Early Safety Measures

But in the early days of fighting the COVID-19 pandemic, Dr. Russo said the quickly changing best practices, increasing number of patients, and influx of information required a key sense of flexibility among the team. “Our early practice was to intubate patients when they were admitted to the ICU,” she said. “We were called to intubate, place arterial and central lines, and prepare patients for their stay.” The demand for staff was so high, three anesthesiologists were converted to full-time positions and 40 CRNAs were added to provide bedside medical care – a critical factor in the ability to open the additional 100 beds.

Even prior to the first case being reported, Dr. Russo said the hospital started preparing by discussing PPE supplies and setting up a database to provide the most up-to-date COVID resources and protocols, which enabled clinicians to ensure they were following appropriate guidelines. A decision among the department just a few weeks prior to the outbreak of COVID-19 to commit further in the role as perioperative physicians – and even a change to the department's name – allowed the team to unite when the pandemic rapidly spread. “We didn't realize the change would require us to so quickly demonstrate our ability to come together, but the pandemic united us,” Dr. Russo said.

“So many of our staff volunteered to work in the COVID unit, do research, and share ideas to help the department that the anesthesiology team was the first to enter the COVID unit and put together detailed care summaries,” she continued. “Many team members had not worked in the ICU as far as managing patients directly, and certainly never a patient with COVID,” Dr. Russo said. “But lessons were learned quickly and that helped significantly with the management of patients.”

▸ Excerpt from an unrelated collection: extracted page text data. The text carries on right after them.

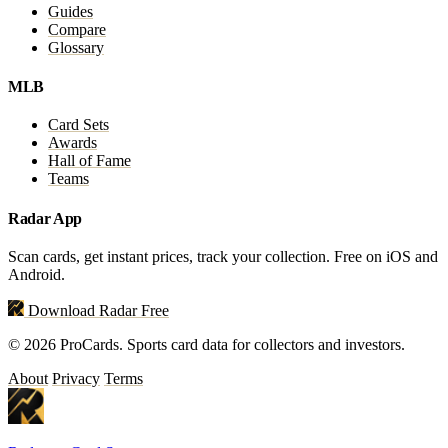
Guides
Compare
Glossary
MLB
Card Sets
Awards
Hall of Fame
Teams
Radar App
Scan cards, get instant prices, track your collection. Free on iOS and
Android.
Download Radar Free
© 2026 ProCards. Sports card data for collectors and investors.
About
Privacy
Terms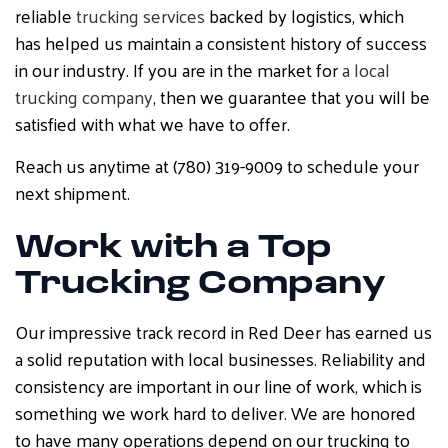
reliable
trucking services
backed by logistics, which
has helped us maintain a consistent history of success
in our industry. If you are in the market for
a local
trucking company
, then we guarantee that you will be
satisfied with what we have to offer.
Reach us anytime at (780) 319-9009 to schedule your
next shipment.
Work with a Top
Trucking Company
Our impressive track record in Red Deer has earned us
a solid reputation with local businesses. Reliability and
consistency are important in our line of work, which is
something we work hard to deliver. We are honored
to have many operations depend on our trucking to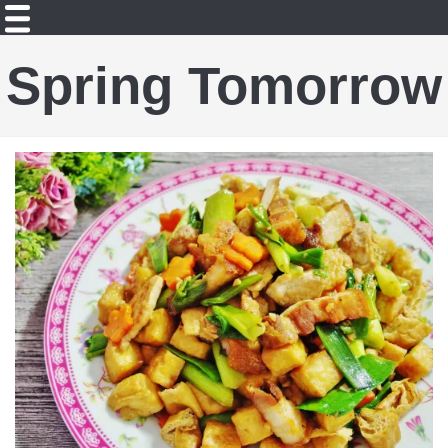
Spring Tomorrow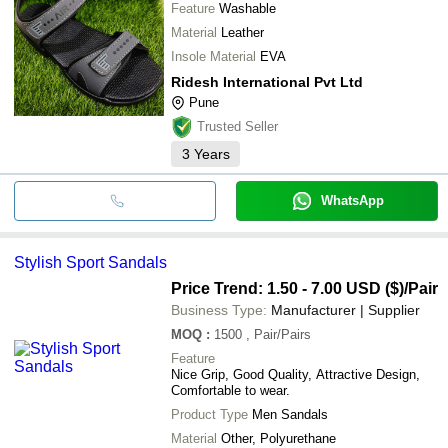
Feature
Washable
Material
Leather
Insole Material
EVA
Ridesh International Pvt Ltd
Pune
Trusted Seller
3
Years
WhatsApp
Stylish Sport Sandals
Price Trend: 1.50 - 7.00 USD ($)
/Pair
Business Type:
Manufacturer | Supplier
MOQ
:
1500
, Pair/Pairs
Feature
Nice Grip, Good Quality, Attractive Design,
Comfortable to wear.
Product Type
Men Sandals
Material
Other, Polyurethane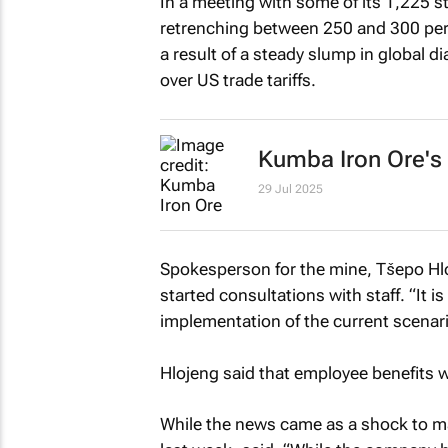
In a meeting with some of its 1,225 
retrenching between 250 and 300 perm
a result of a steady slump in global 
over US trade tariffs.
Kumba Iron Ore's h
29 Jul 2025
Spokesperson for the mine, Tšepo Hl
started consultations with staff. “It is 
implementation of the current scenar
Hlojeng said that employee benefits w
While the news came as a shock to ma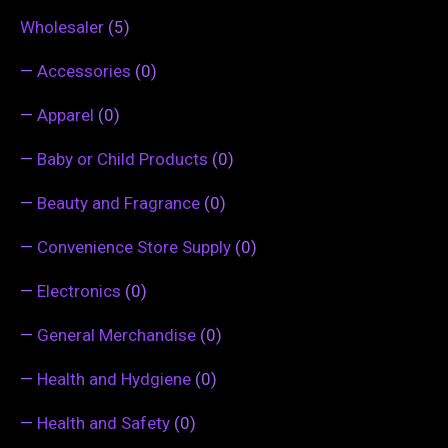
Wholesaler
(5)
—
Accessories
(0)
—
Apparel
(0)
—
Baby or Child Products
(0)
—
Beauty and Fragrance
(0)
—
Convenience Store Supply
(0)
—
Electronics
(0)
—
General Merchandise
(0)
—
Health and Hydgiene
(0)
—
Health and Safety
(0)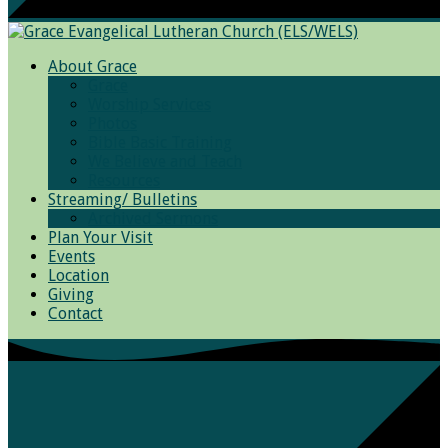
About Grace
Grace
Worship Services
Photos
Bible Basic Training
We Believe and Teach
Resources
Streaming/ Bulletins
Archived Sermons
Plan Your Visit
Events
Location
Giving
Contact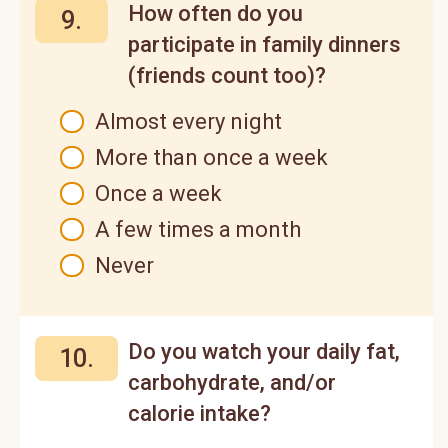
How often do you
9.
participate in family dinners
(friends count too)?
Almost every night
More than once a week
Once a week
A few times a month
Never
Do you watch your daily fat,
10.
carbohydrate, and/or
calorie intake?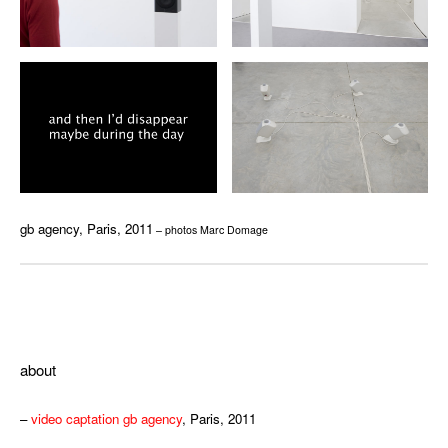
gb agency, Paris, 2011
– photos Marc Domage
ffff
about
–
video captation gb agency
, Paris, 2011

Dr. Russo said team members quickly found innovation in the challenges presented by COVID, such as one team member who worked with a friend to build a prototype for a clear intubation box and another who obtained respirators from non-traditional sources for protecting staff. The team also used new software to help schedule over 50 anesthesiologists and 18 non-operative clinicians each day to one of five ICU floors and to keep the ER staffed.

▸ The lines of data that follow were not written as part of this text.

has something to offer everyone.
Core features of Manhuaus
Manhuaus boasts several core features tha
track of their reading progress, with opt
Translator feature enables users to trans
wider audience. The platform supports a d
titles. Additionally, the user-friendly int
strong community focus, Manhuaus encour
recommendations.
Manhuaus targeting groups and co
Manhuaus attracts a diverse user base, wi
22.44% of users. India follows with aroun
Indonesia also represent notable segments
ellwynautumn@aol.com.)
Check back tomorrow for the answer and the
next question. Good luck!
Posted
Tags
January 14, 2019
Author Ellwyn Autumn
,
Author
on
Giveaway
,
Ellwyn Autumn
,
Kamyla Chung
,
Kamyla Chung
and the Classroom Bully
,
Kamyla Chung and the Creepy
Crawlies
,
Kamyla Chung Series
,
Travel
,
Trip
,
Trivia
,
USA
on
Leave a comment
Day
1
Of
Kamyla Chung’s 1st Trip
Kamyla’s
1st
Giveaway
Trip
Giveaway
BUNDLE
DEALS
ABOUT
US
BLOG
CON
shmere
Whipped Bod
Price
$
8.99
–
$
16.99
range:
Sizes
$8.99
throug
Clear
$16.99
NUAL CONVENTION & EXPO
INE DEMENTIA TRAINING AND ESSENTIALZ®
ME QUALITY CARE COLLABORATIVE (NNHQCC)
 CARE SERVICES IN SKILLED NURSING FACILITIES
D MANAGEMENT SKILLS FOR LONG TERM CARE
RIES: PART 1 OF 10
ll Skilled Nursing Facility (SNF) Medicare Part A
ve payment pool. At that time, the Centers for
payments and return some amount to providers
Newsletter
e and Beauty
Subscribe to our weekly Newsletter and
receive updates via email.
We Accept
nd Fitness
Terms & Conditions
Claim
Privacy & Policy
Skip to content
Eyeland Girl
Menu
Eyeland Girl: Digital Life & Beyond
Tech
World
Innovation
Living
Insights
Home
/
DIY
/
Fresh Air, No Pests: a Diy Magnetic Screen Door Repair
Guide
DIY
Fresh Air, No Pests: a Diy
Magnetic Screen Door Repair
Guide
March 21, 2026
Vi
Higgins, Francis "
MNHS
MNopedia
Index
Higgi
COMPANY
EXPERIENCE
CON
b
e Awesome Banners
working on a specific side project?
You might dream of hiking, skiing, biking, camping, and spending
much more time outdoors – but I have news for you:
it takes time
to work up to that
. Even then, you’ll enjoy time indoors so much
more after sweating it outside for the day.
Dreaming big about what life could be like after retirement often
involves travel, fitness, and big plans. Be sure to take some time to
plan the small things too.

In addition, the hospital launched in-house testing, allowing for rapid diagnosis and appropriate use of PPE. Universal testing was implemented for pre-procedure patients, a designated COVID OR was established, and the team created a detailed process for caring for patients in the OR. “Communication was the most necessary factor, and our department leadership focused time every day on prioritizing about five daily messages with the most important information and how they would impact the physician at the bedside,” Dr. Russo said. “We also held successful weekly conference calls where we encouraged team members to text in questions and download our database app directly to their phones so they could always have the most up-to-date information.”

Evolving Needs

Although the situation continues to evolve, Dr. Russo said the team has a strong ability to adapt. “Although we began with early intubation, we have evolved to using non-invasive positive pressure ventilation, which has shown a decrease in the number of patients needing intubation.” The team has also seen a decrease in the need for sedation and central lines in the ICU, which ultimately led to fewer patients requiring tracheostomies.

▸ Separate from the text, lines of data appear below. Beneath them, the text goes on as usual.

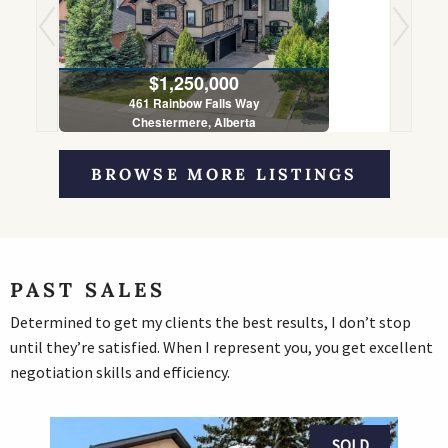
$1,250,000
461 Rainbow Falls Way
Chestermere, Alberta
5 Bed | 4 Bath
BROWSE MORE LISTINGS
PAST SALES
Determined to get my clients the best results, I don’t stop
until they’re satisfied. When I represent you, you get excellent
negotiation skills and efficiency.
SOLD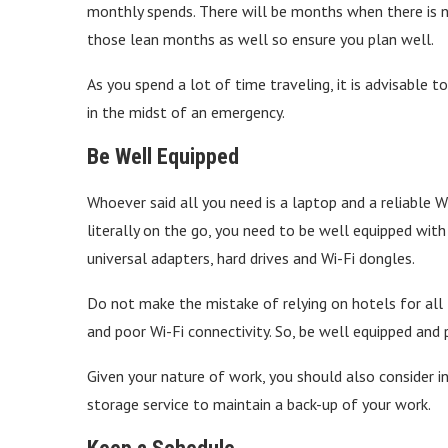
monthly spends. There will be months when there is n
those lean months as well so ensure you plan well.
As you spend a lot of time traveling, it is advisable to
in the midst of an emergency.
Be Well Equipped
Whoever said all you need is a laptop and a reliable 
literally on the go, you need to be well equipped with
universal adapters, hard drives and Wi-Fi dongles.
Do not make the mistake of relying on hotels for all t
and poor Wi-Fi connectivity. So, be well equipped and 
Given your nature of work, you should also consider i
storage service to maintain a back-up of your work.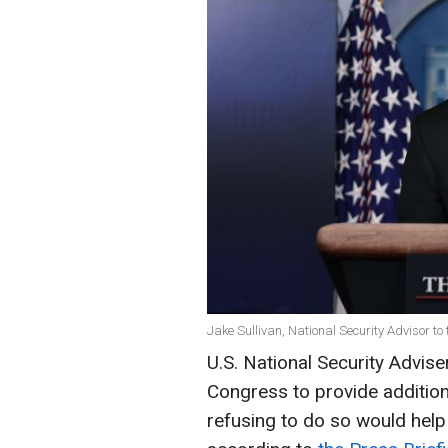
Jake Sullivan, National Security Advisor to
U.S. National Security Advis
Congress to provide additiona
refusing to do so would help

“I'm proud of the response of our department and institution to this crisis,” Dr. Russo said. “We came together as a team and an organization. Despite the potential disruption of this crisis, our departmental engagement scores actually increased, which we believe is a result of our anesthesiologists leaning in to their role as perioperative physicians like never before.”

For those who are working to improve their own departments or contributions to the COVID-19 crisis, Dr. Russo said one thing is key, “Be flexible. If numbers rapidly rise in your community, the OR will slow down, so seek ways to contribute. Make yourself essential to the patients and your organization by allowing a focus on your abilities as a perioperative physician.”

Kelly Wolfgang is a contributing writer.